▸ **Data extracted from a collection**
========
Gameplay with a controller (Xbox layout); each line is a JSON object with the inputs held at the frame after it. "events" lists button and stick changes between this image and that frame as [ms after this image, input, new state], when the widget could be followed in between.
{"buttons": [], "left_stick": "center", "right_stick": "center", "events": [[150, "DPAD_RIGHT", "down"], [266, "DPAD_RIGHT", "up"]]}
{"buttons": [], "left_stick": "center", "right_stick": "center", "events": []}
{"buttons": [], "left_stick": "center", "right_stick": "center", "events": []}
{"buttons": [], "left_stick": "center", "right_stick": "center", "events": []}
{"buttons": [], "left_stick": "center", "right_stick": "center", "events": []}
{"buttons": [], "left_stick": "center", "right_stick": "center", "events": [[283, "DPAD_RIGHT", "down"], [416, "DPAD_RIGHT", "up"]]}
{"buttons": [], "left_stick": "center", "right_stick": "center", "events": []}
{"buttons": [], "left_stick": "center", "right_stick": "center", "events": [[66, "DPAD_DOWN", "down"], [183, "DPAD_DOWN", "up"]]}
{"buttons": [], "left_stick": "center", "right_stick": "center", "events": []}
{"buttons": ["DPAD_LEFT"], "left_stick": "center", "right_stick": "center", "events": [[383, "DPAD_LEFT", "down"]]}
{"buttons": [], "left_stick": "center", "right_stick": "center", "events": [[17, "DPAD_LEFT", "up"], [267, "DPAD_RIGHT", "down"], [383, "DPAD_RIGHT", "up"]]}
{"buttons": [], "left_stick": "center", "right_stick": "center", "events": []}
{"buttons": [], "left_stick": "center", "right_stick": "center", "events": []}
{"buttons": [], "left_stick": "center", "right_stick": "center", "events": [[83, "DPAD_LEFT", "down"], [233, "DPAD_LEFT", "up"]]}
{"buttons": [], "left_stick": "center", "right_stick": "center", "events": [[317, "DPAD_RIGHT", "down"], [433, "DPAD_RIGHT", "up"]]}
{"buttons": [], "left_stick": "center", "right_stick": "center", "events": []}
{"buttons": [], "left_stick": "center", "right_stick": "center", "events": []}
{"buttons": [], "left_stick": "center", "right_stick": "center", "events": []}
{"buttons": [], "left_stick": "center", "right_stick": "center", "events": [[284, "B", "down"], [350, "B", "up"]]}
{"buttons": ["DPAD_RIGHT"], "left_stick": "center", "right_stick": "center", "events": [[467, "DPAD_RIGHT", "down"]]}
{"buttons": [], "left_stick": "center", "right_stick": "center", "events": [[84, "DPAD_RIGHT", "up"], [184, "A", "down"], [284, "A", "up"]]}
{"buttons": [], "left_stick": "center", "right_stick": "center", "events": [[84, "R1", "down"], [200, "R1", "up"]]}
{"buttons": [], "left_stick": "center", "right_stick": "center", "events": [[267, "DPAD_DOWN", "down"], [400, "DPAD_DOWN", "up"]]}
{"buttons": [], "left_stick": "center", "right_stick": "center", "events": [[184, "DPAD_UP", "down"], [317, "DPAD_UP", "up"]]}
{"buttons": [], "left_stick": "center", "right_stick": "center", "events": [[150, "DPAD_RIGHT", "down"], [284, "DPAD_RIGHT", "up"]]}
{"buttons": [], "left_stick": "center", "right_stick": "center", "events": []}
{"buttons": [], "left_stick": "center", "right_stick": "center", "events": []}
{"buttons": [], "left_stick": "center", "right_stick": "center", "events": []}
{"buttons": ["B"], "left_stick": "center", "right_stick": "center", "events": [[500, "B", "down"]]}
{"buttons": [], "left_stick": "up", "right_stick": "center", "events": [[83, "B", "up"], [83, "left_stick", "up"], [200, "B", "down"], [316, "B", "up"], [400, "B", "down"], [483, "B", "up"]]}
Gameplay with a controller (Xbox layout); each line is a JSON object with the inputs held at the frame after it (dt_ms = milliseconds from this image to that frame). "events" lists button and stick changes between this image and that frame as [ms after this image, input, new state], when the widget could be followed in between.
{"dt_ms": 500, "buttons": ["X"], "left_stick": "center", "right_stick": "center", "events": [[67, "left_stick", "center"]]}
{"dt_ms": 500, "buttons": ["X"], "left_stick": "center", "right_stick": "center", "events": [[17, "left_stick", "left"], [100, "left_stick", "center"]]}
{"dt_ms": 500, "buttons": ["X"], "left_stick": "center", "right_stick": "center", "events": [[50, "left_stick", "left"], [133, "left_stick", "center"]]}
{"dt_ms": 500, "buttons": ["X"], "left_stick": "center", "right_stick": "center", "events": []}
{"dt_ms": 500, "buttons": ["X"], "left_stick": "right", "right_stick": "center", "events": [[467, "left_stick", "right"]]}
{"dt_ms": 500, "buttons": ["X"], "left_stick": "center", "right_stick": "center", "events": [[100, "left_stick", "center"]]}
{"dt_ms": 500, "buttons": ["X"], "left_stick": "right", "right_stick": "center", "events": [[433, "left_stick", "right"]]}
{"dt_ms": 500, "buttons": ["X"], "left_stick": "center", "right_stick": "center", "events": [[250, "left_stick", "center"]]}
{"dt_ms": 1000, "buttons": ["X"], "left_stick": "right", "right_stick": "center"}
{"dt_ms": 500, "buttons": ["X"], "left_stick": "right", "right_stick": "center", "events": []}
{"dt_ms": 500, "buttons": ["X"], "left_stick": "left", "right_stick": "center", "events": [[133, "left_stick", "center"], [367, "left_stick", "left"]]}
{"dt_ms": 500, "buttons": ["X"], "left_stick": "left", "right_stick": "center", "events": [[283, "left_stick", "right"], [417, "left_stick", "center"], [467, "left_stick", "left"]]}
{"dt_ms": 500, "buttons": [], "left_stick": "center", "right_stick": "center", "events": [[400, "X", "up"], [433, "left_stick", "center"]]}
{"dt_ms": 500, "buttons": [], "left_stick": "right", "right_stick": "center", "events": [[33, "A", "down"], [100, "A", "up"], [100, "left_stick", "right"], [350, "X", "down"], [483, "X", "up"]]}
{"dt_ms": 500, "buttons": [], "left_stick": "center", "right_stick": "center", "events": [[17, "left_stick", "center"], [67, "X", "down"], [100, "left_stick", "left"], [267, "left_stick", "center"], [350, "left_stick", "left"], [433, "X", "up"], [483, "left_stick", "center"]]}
========
Keeping every line exactly as it is, retype the entries shown above.

Gameplay with a controller (Xbox layout); each line is a JSON object with the inputs held at the frame after it. "events" lists button and stick changes between this image and that frame as [ms after this image, input, new state], when the widget could be followed in between.
{"buttons": [], "left_stick": "center", "right_stick": "center", "events": [[150, "DPAD_RIGHT", "down"], [266, "DPAD_RIGHT", "up"]]}
{"buttons": [], "left_stick": "center", "right_stick": "center", "events": []}
{"buttons": [], "left_stick": "center", "right_stick": "center", "events": []}
{"buttons": [], "left_stick": "center", "right_stick": "center", "events": []}
{"buttons": [], "left_stick": "center", "right_stick": "center", "events": []}
{"buttons": [], "left_stick": "center", "right_stick": "center", "events": [[283, "DPAD_RIGHT", "down"], [416, "DPAD_RIGHT", "up"]]}
{"buttons": [], "left_stick": "center", "right_stick": "center", "events": []}
{"buttons": [], "left_stick": "center", "right_stick": "center", "events": [[66, "DPAD_DOWN", "down"], [183, "DPAD_DOWN", "up"]]}
{"buttons": [], "left_stick": "center", "right_stick": "center", "events": []}
{"buttons": ["DPAD_LEFT"], "left_stick": "center", "right_stick": "center", "events": [[383, "DPAD_LEFT", "down"]]}
{"buttons": [], "left_stick": "center", "right_stick": "center", "events": [[17, "DPAD_LEFT", "up"], [267, "DPAD_RIGHT", "down"], [383, "DPAD_RIGHT", "up"]]}
{"buttons": [], "left_stick": "center", "right_stick": "center", "events": []}
{"buttons": [], "left_stick": "center", "right_stick": "center", "events": []}
{"buttons": [], "left_stick": "center", "right_stick": "center", "events": [[83, "DPAD_LEFT", "down"], [233, "DPAD_LEFT", "up"]]}
{"buttons": [], "left_stick": "center", "right_stick": "center", "events": [[317, "DPAD_RIGHT", "down"], [433, "DPAD_RIGHT", "up"]]}
{"buttons": [], "left_stick": "center", "right_stick": "center", "events": []}
{"buttons": [], "left_stick": "center", "right_stick": "center", "events": []}
{"buttons": [], "left_stick": "center", "right_stick": "center", "events": []}
{"buttons": [], "left_stick": "center", "right_stick": "center", "events": [[284, "B", "down"], [350, "B", "up"]]}
{"buttons": ["DPAD_RIGHT"], "left_stick": "center", "right_stick": "center", "events": [[467, "DPAD_RIGHT", "down"]]}
{"buttons": [], "left_stick": "center", "right_stick": "center", "events": [[84, "DPAD_RIGHT", "up"], [184, "A", "down"], [284, "A", "up"]]}
{"buttons": [], "left_stick": "center", "right_stick": "center", "events": [[84, "R1", "down"], [200, "R1", "up"]]}
{"buttons": [], "left_stick": "center", "right_stick": "center", "events": [[267, "DPAD_DOWN", "down"], [400, "DPAD_DOWN", "up"]]}
{"buttons": [], "left_stick": "center", "right_stick": "center", "events": [[184, "DPAD_UP", "down"], [317, "DPAD_UP", "up"]]}
{"buttons": [], "left_stick": "center", "right_stick": "center", "events": [[150, "DPAD_RIGHT", "down"], [284, "DPAD_RIGHT", "up"]]}
{"buttons": [], "left_stick": "center", "right_stick": "center", "events": []}
{"buttons": [], "left_stick": "center", "right_stick": "center", "events": []}
{"buttons": [], "left_stick": "center", "right_stick": "center", "events": []}
{"buttons": ["B"], "left_stick": "center", "right_stick": "center", "events": [[500, "B", "down"]]}
{"buttons": [], "left_stick": "up", "right_stick": "center", "events": [[83, "B", "up"], [83, "left_stick", "up"], [200, "B", "down"], [316, "B", "up"], [400, "B", "down"], [483, "B", "up"]]}
Gameplay with a controller (Xbox layout); each line is a JSON object with the inputs held at the frame after it (dt_ms = milliseconds from this image to that frame). "events" lists button and stick changes between this image and that frame as [ms after this image, input, new state], when the widget could be followed in between.
{"dt_ms": 500, "buttons": ["X"], "left_stick": "center", "right_stick": "center", "events": [[67, "left_stick", "center"]]}
{"dt_ms": 500, "buttons": ["X"], "left_stick": "center", "right_stick": "center", "events": [[17, "left_stick", "left"], [100, "left_stick", "center"]]}
{"dt_ms": 500, "buttons": ["X"], "left_stick": "center", "right_stick": "center", "events": [[50, "left_stick", "left"], [133, "left_stick", "center"]]}
{"dt_ms": 500, "buttons": ["X"], "left_stick": "center", "right_stick": "center", "events": []}
{"dt_ms": 500, "buttons": ["X"], "left_stick": "right", "right_stick": "center", "events": [[467, "left_stick", "right"]]}
{"dt_ms": 500, "buttons": ["X"], "left_stick": "center", "right_stick": "center", "events": [[100, "left_stick", "center"]]}
{"dt_ms": 500, "buttons": ["X"], "left_stick": "right", "right_stick": "center", "events": [[433, "left_stick", "right"]]}
{"dt_ms": 500, "buttons": ["X"], "left_stick": "center", "right_stick": "center", "events": [[250, "left_stick", "center"]]}
{"dt_ms": 1000, "buttons": ["X"], "left_stick": "right", "right_stick": "center"}
{"dt_ms": 500, "buttons": ["X"], "left_stick": "right", "right_stick": "center", "events": []}
{"dt_ms": 500, "buttons": ["X"], "left_stick": "left", "right_stick": "center", "events": [[133, "left_stick", "center"], [367, "left_stick", "left"]]}
{"dt_ms": 500, "buttons": ["X"], "left_stick": "left", "right_stick": "center", "events": [[283, "left_stick", "right"], [417, "left_stick", "center"], [467, "left_stick", "left"]]}
{"dt_ms": 500, "buttons": [], "left_stick": "center", "right_stick": "center", "events": [[400, "X", "up"], [433, "left_stick", "center"]]}
{"dt_ms": 500, "buttons": [], "left_stick": "right", "right_stick": "center", "events": [[33, "A", "down"], [100, "A", "up"], [100, "left_stick", "right"], [350, "X", "down"], [483, "X", "up"]]}
{"dt_ms": 500, "buttons": [], "left_stick": "center", "right_stick": "center", "events": [[17, "left_stick", "center"], [67, "X", "down"], [100, "left_stick", "left"], [267, "left_stick", "center"], [350, "left_stick", "left"], [433, "X", "up"], [483, "left_stick", "center"]]}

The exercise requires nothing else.